Further, as shown in fig. 1, the crane further comprises a ship-shaped scanning system, a target detection system and a lifting appliance detection system, wherein the ship-shaped scanning system, the target detection system and the lifting appliance detection system are respectively connected with a shore bridge single machine automatic control system.

While the foregoing is directed to the preferred embodiments of the present invention, it will be appreciated by those skilled in the art that various modifications and adaptations can be made without departing from the principles of the present invention, and such modifications and adaptations are intended to be comprehended within the scope of the present invention.

Claims (4)

1. A quay crane automation control system, comprising:

A shore bridge interface bus;

The subsystem is respectively connected with the shore bridge interface bus by electric signals, the subsystem comprises a plurality of wharf operation management systems, remote operation systems, video control systems, operation platform display terminals, a shore bridge management system, an intelligent cargo management system, a remote control system, a shore bridge single machine automatic control system, a vehicle positioning system, a main trolley lifting appliance double-box detection system, a vehicle number identification system and a box number identification system, a communication protocol between the subsystem and the shore bridge interface bus comprises any one or a plurality of TCP, HTTP, MQ,

The shore bridge port bus is used as an interface unit and a data center of the shore bridge automation control system, data sharing and interaction between all subsystems are unified through the standard of the shore bridge port bus, all needed information can be obtained by only one interaction with the shore bridge port bus, the coupling relation among all subsystems is solved, and interdependence is reduced.
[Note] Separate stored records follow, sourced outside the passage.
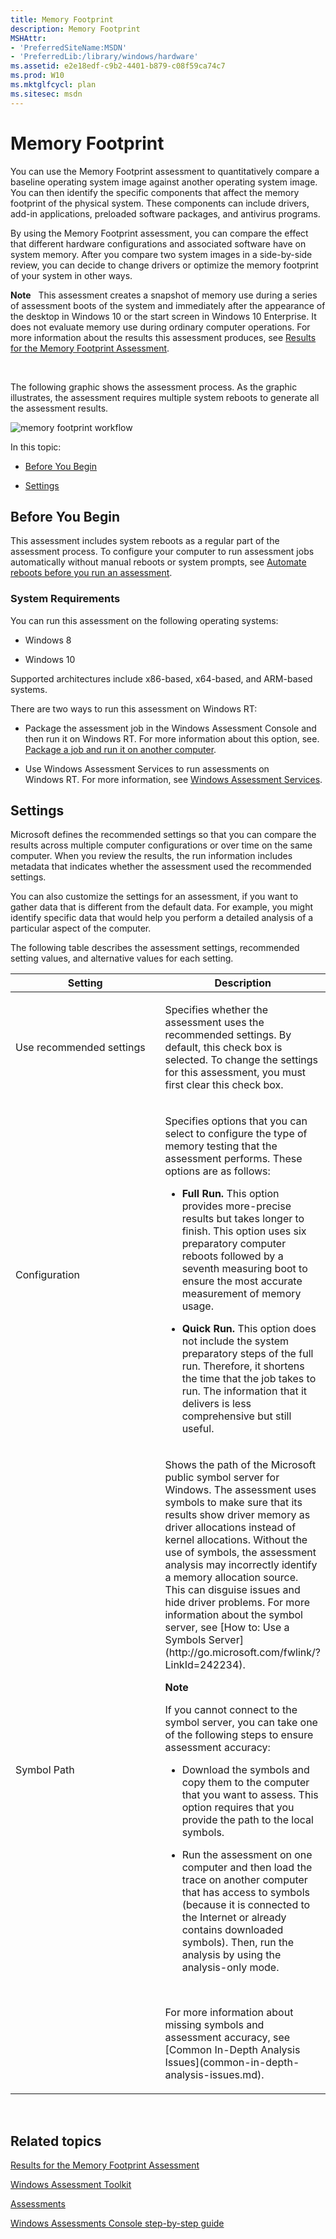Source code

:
```yaml
---
title: Memory Footprint
description: Memory Footprint
MSHAttr:
- 'PreferredSiteName:MSDN'
- 'PreferredLib:/library/windows/hardware'
ms.assetid: e2e18edf-c9b2-4401-b879-c08f59ca74c7
ms.prod: W10
ms.mktglfcycl: plan
ms.sitesec: msdn
---
```


# Memory Footprint


You can use the Memory Footprint assessment to quantitatively compare a baseline operating system image against another operating system image. You can then identify the specific components that affect the memory footprint of the physical system. These components can include drivers, add-in applications, preloaded software packages, and antivirus programs.

By using the Memory Footprint assessment, you can compare the effect that different hardware configurations and associated software have on system memory. After you compare two system images in a side-by-side review, you can decide to change drivers or optimize the memory footprint of your system in other ways.

**Note**  
This assessment creates a snapshot of memory use during a series of assessment boots of the system and immediately after the appearance of the desktop in Windows 10 or the start screen in Windows 10 Enterprise. It does not evaluate memory use during ordinary computer operations. For more information about the results this assessment produces, see [Results for the Memory Footprint Assessment](results-for-the-memory-footprint-assessment.md).

 

The following graphic shows the assessment process. As the graphic illustrates, the assessment requires multiple system reboots to generate all the assessment results.

![memory footprint workflow](images/dep-win8-8-techref-memoryfootprint.jpg)

In this topic:

-   [Before You Begin](#beforebegin)

-   [Settings](#assesssettings)

## <a href="" id="beforebegin"></a>Before You Begin


This assessment includes system reboots as a regular part of the assessment process. To configure your computer to run assessment jobs automatically without manual reboots or system prompts, see [Automate reboots before you run an assessment](automate-reboots-before-you-run-an-assessment.md).

### System Requirements

You can run this assessment on the following operating systems:

-   Windows 8

-   Windows 10

Supported architectures include x86-based, x64-based, and ARM-based systems.

There are two ways to run this assessment on Windows RT:

-   Package the assessment job in the Windows Assessment Console and then run it on Windows RT. For more information about this option, see. [Package a job and run it on another computer](package-a-job-and-run-it-on-another-computer.md).

-   Use Windows Assessment Services to run assessments on Windows RT. For more information, see [Windows Assessment Services](windows-assessment-services-technical-reference.md).

## <a href="" id="assesssettings"></a>Settings


Microsoft defines the recommended settings so that you can compare the results across multiple computer configurations or over time on the same computer. When you review the results, the run information includes metadata that indicates whether the assessment used the recommended settings.

You can also customize the settings for an assessment, if you want to gather data that is different from the default data. For example, you might identify specific data that would help you perform a detailed analysis of a particular aspect of the computer.

The following table describes the assessment settings, recommended setting values, and alternative values for each setting.

<table>
<colgroup>
<col width="50%" />
<col width="50%" />
</colgroup>
<thead>
<tr class="header">
<th>Setting</th>
<th>Description</th>
</tr>
</thead>
<tbody>
<tr class="odd">
<td><p>Use recommended settings</p></td>
<td><p>Specifies whether the assessment uses the recommended settings. By default, this check box is selected. To change the settings for this assessment, you must first clear this check box.</p></td>
</tr>
<tr class="even">
<td><p>Configuration</p></td>
<td><p>Specifies options that you can select to configure the type of memory testing that the assessment performs. These options are as follows:</p>
<ul>
<li><p><strong>Full Run.</strong> This option provides more-precise results but takes longer to finish. This option uses six preparatory computer reboots followed by a seventh measuring boot to ensure the most accurate measurement of memory usage.</p></li>
<li><p><strong>Quick Run.</strong> This option does not include the system preparatory steps of the full run. Therefore, it shortens the time that the job takes to run. The information that it delivers is less comprehensive but still useful.</p></li>
</ul></td>
</tr>
<tr class="odd">
<td><p>Symbol Path</p></td>
<td><p>Shows the path of the Microsoft public symbol server for Windows. The assessment uses symbols to make sure that its results show driver memory as driver allocations instead of kernel allocations. Without the use of symbols, the assessment analysis may incorrectly identify a memory allocation source. This can disguise issues and hide driver problems. For more information about the symbol server, see [How to: Use a Symbols Server](http://go.microsoft.com/fwlink/?LinkId=242234).</p>
<div class="alert">
<strong>Note</strong>  
<p>If you cannot connect to the symbol server, you can take one of the following steps to ensure assessment accuracy:</p>
<ul>
<li><p>Download the symbols and copy them to the computer that you want to assess. This option requires that you provide the path to the local symbols.</p></li>
<li><p>Run the assessment on one computer and then load the trace on another computer that has access to symbols (because it is connected to the Internet or already contains downloaded symbols). Then, run the analysis by using the analysis-only mode.</p></li>
</ul>
</div>
<div>
 
</div>
<p>For more information about missing symbols and assessment accuracy, see [Common In-Depth Analysis Issues](common-in-depth-analysis-issues.md).</p></td>
</tr>
</tbody>
</table>

 

## Related topics


[Results for the Memory Footprint Assessment](results-for-the-memory-footprint-assessment.md)

[Windows Assessment Toolkit](index.md)

[Assessments](assessments.md)

[Windows Assessments Console step-by-step guide](windows-assessment-console-step-by-step-guide.md)

 

 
2. The quay crane automation control system of claim 1, wherein the quay crane management system comprises any one or more of a remote crane management system, a local crane management system, a graphical man-machine interface.

3. The quay crane automation control system of claim 1, further comprising a remote console, the remote console being connected to the remote control system.

4. The automated shore bridge control system according to claim 1, further comprising a ship-type scanning system, a target detection system, and a spreader detection system, wherein the ship-type scanning system, the target detection system, and the spreader detection system are respectively connected to the automated shore bridge stand-alone control system.